### Vos tâches
1. Recopier à l'identique le passage de l'extrait sur l'éducation financière, en commençant à "Eric Pinon (AFG)" et en terminant à "et des freins.".
2. Répondre brièvement aux questions suivantes à partir de l'extrait sur l'éducation financière :
(a) Quelle fonction Eric Pinon occupe-t-il ?
(b) Selon l'OCDE, où se situent les Français en matière d'éducation et de culture financière par rapport aux autres Européens ?
(c) Quels domaines l'État a-t-il pris en charge ?

### Extrait de page
◆ ◆ ◆ ◆ ◆ ◆ ◆
Eric Pinon (AFG) : « Il faut améliorer l’éducation financière des Français »
Par Eric Pinon, président de l’AFG
En matière d’éducation et culture financière, les Français sont à la traîne par rapport au reste des concitoyens européens, selon l’OCDE. La finance et la compréhension de son fonctionnement ne les attirent pas, ne les intéressent pas. D’abord pour une raison historique : la prise en charge par l’Etat de la protection de la santé, de la retraite et de l’éducation a permis aux Français de ne pas se préoccuper de leurs financements. D’où une méconnaissance des sujets finance et gestion, cette absence de savoir entraînant souvent une crainte et des freins.
◆ ◆ ◆ ◆ ◆ ◆ ◆
### Enregistrements extraits
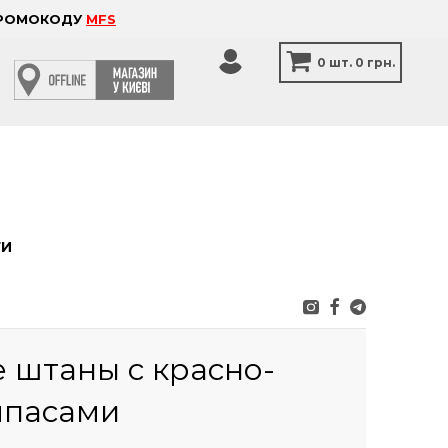
 ПРОМОКОДУ
MFS
0
шт.
0 грн.
ТИ
 штаны с красно-
мпасами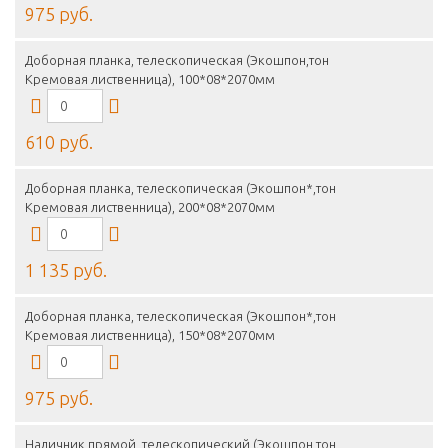
975 руб.
Доборная планка, телескопическая (Экошпон,тон
Кремовая лиственница), 100*08*2070мм
610 руб.
Доборная планка, телескопическая (Экошпон*,тон
Кремовая лиственница), 200*08*2070мм
1 135 руб.
Доборная планка, телескопическая (Экошпон*,тон
Кремовая лиственница), 150*08*2070мм
975 руб.
Наличник прямой, телескопический (Экошпон,тон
◆ ◆ ◆ ◆ ◆ ◆ ◆
### Résultats attendus
1.
Eric Pinon (AFG) : « Il faut améliorer l’éducation financière des Français »
Par Eric Pinon, président de l’AFG
En matière d’éducation et culture financière, les Français sont à la traîne par rapport au reste des concitoyens européens, selon l’OCDE. La finance et la compréhension de son fonctionnement ne les attirent pas, ne les intéressent pas. D’abord pour une raison historique : la prise en charge par l’Etat de la protection de la santé, de la retraite et de l’éducation a permis aux Français de ne pas se préoccuper de leurs financements. D’où une méconnaissance des sujets finance et gestion, cette absence de savoir entraînant souvent une crainte et des freins.

2.
(a) Il est président de l'AFG.
(b) Ils sont à la traîne.
(c) La protection de la santé, la retraite et l'éducation.